### What is required
Tally how many lines in the material include the word "PLAYA", then give that figure by itself.

### Exercise data
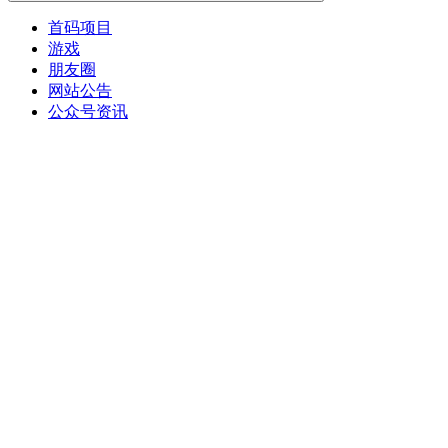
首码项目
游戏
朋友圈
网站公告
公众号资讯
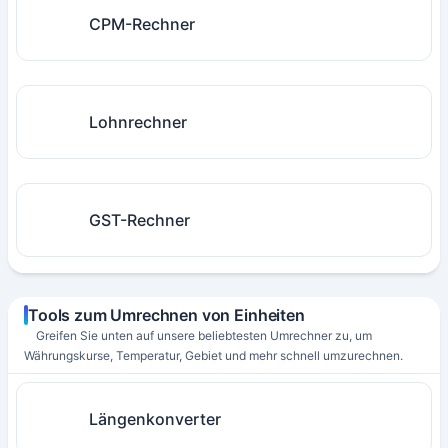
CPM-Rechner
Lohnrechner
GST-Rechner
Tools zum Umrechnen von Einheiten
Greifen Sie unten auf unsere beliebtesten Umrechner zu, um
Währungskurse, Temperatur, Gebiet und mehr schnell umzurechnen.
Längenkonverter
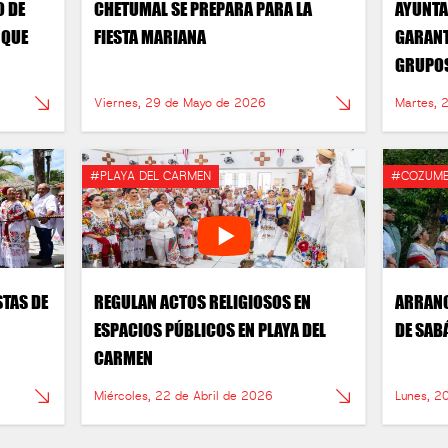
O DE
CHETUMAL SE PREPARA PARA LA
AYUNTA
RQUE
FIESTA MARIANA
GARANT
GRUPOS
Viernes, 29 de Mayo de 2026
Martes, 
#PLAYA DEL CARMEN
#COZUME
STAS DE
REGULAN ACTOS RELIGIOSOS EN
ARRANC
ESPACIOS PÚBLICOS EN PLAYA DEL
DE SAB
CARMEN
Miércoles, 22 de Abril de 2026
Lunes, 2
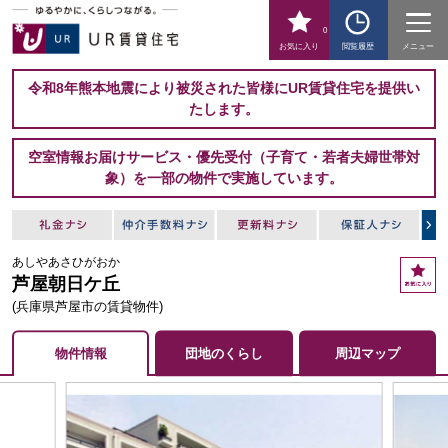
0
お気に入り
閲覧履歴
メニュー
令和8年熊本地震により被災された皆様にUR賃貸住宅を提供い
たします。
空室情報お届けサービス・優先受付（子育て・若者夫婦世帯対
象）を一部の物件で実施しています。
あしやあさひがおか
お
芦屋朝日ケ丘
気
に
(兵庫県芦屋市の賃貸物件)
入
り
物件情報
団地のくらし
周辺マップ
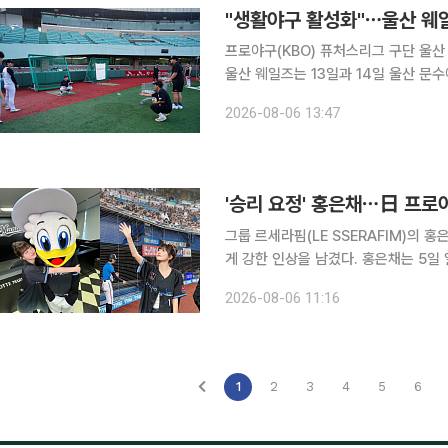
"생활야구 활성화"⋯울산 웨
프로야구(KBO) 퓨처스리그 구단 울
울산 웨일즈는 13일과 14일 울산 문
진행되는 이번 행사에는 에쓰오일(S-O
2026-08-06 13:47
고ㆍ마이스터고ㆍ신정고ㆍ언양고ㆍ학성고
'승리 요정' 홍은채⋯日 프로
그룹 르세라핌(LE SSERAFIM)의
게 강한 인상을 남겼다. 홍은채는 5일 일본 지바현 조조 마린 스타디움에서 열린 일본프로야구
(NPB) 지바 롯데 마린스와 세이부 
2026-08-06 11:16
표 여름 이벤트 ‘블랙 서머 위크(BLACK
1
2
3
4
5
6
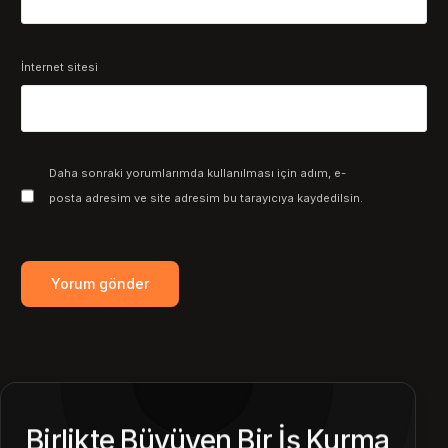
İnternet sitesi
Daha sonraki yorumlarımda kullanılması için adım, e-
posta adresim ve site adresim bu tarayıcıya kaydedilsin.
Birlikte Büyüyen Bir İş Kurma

### Output for this exercise
2